In Deutschland sind hundert Jahre lang die besten Autos der Welt gebaut worden. Technische Perfektion, Erfindergeist und ein bisschen Benzin im Blut haben die deutschen Hersteller von VW und seiner Schwestermarke Audi über Mercedes bis zu BMW in ihren Segmenten an die Spitze gebracht, und dort haben sie sich lange gehalten.

So lange, bis Benzin im Blut nicht mehr reichte. Bis es um Strom statt ums Verbrennen ging. Die Folge ist ein Absturz in Raten.

Beim Autoexport sind die Deutschen inzwischen auf Rang drei nach China und Japan abgestiegen. Im E-Auto-Bereich verlieren sie weltweit Marktanteile. VW schüttelt es bereits richtig durch. Bis zu 10.000 Stellen will der Konzern streichen.

Verantwortlich dafür ist zuallererst eine Regierung, die sich mit Hurra an die Spitze der Bewegung stellt und damit die wichtigste Industrie im Land ins Taumeln bringt. Für ihren Kurs Richtung E-Mobilität führt sie ökologische Gründe ins Feld, die höchst fragwürdig sind: Ob nicht ein Export des sparsamen und perfekten Verbrenners überall dorthin, wo Stinker vom alten Typ laufen, dem Planeten mehr CO2 erspart als die Wende zur Elektromobilität in Deutschland, ist jedenfalls reine Glaubenssache.
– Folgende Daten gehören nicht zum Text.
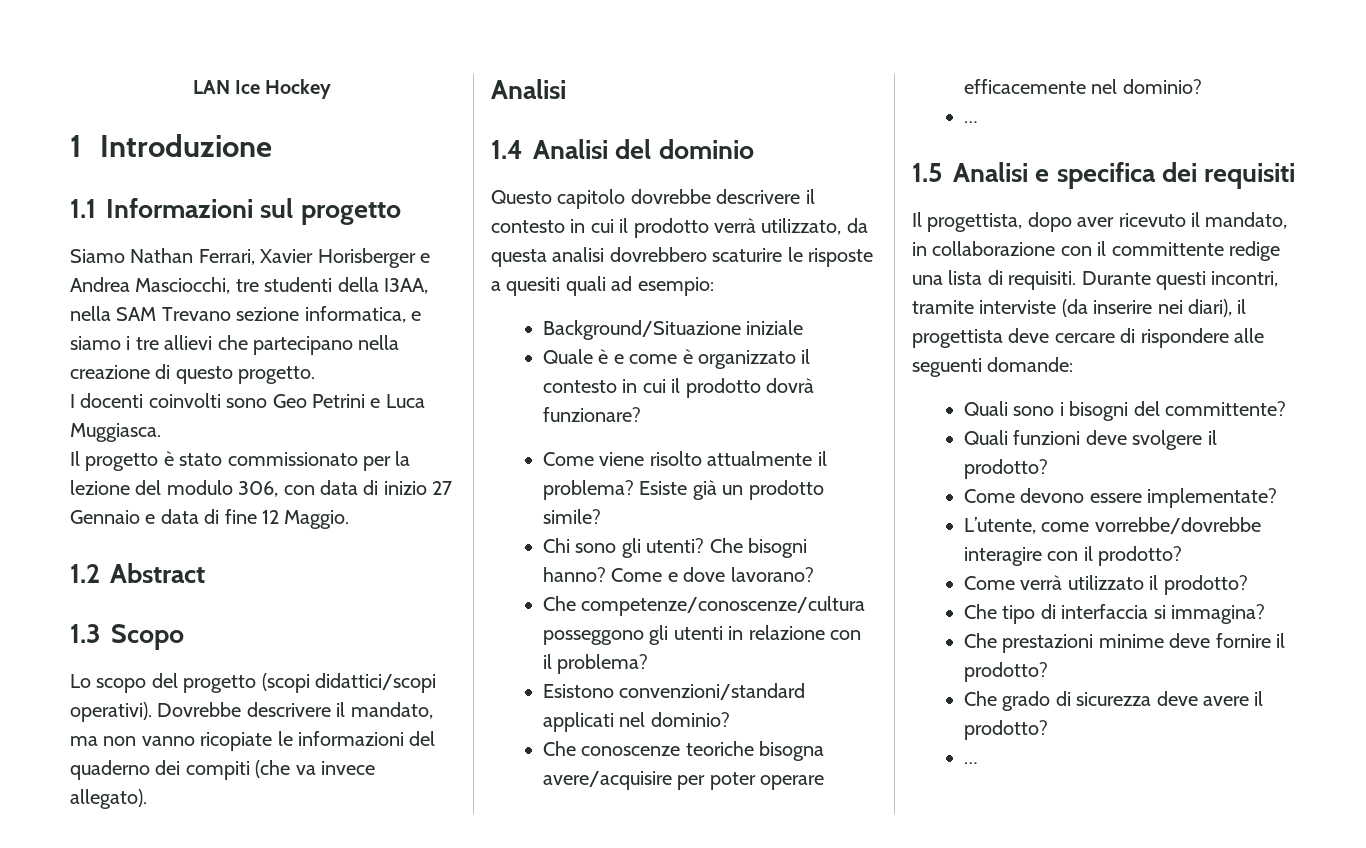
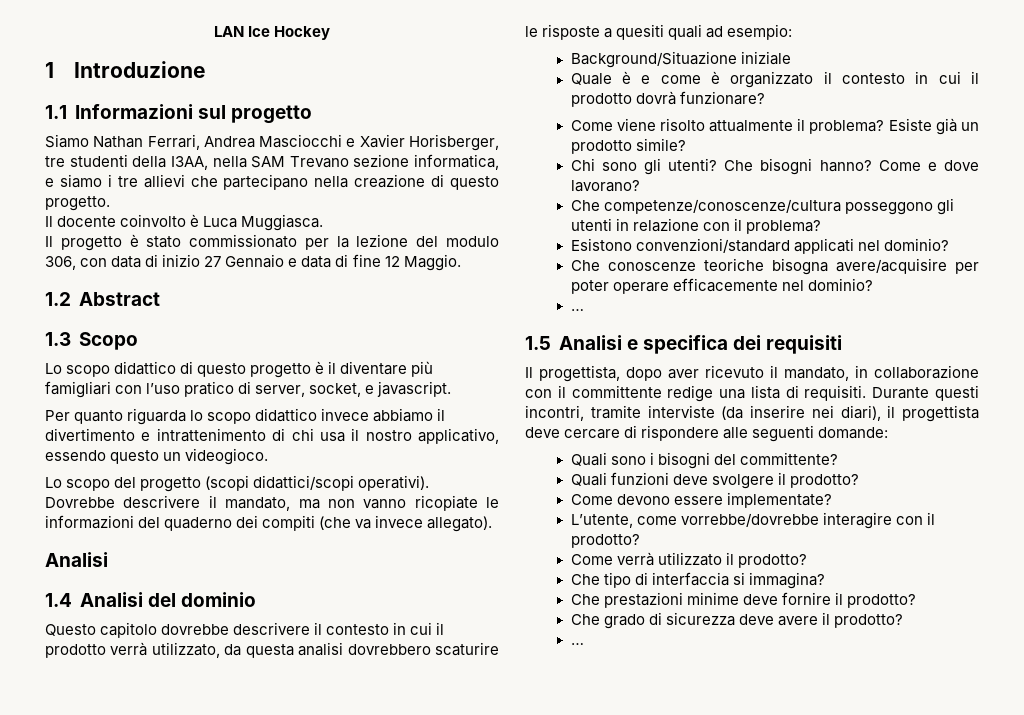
[260,248,430,268] [70,277,231,294] Xavier Horisberger e Andrea Masciocchi, -> [203,134,499,151] Andrea Masciocchi e Xavier Horisberger,
[70,393,381,408] I docenti coinvolti sono Geo Petrini e -> [45,214,200,227] Il docente coinvolto è
(184, 637) none -> [45,361,434,378] [45,381,452,398] [45,408,446,425] [45,428,499,444] [45,448,269,465] // Lo scopo didattico di questo progetto è il diventare più famigliari con l’uso pratico di server, socket, e javascript. // Per quanto riguarda lo scopo didattico invece abbiamo il divertimento e intrattenimento di chi usa il nostro applicativo, essendo questo un videogioco.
Dass bei der 180-Grad-Wende bei den Antriebssystemen jene Hersteller auf der Strecke bleiben, die die grössten Schwächen haben, liegt auf der Hand. Deswegen trifft es jetzt VW.

Der Konzern ist Auslöser des Dieselskandals, der die deutsche Spitzentechnologie international in Verruf gebracht hat. Er ist von einer mächtigen Gewerkschaft dominiert, deren Bosse im Konzern Gehälter wie das Topmanagement einstreichen, aber keine Verantwortung übernehmen. Sie handeln Beschäftigungsgarantien über fünf Jahre und mehr aus, die kein Unternehmen, das am Markt agiert, jemals zusagen dürfte.

VWs wichtigster Eigner ist das Land Niedersachsen, gegen dessen Votum nichts entschieden werden kann. «Wir sind zu langsam, zu träge, zu kompliziert – das ist nicht überlebensfähig», sagt der Vorstand der Marke VW, Thomas Schäfer, und benennt damit das, was alle denken, aber keiner ändert. Seit Jahrzehnten.

Die Erkenntnis ist bitter. Sie heisst: Die politisch beschleunigte Krise trifft den richtigen. Der britische Economist hat das Geschehen bereits weiter gedacht: Er hat sich gefragt, ob VW vom «Nokia-Effekt» hinweggespült werden könnte. Nokia war einst der mächtigste Mobiltelefonhersteller der Welt, bis ihn der Fortschritt überholte und er einfach verschwand. In der VW-Zentrale in Wolfsburg werden einige bei diesem Vergleich blass geworden sein.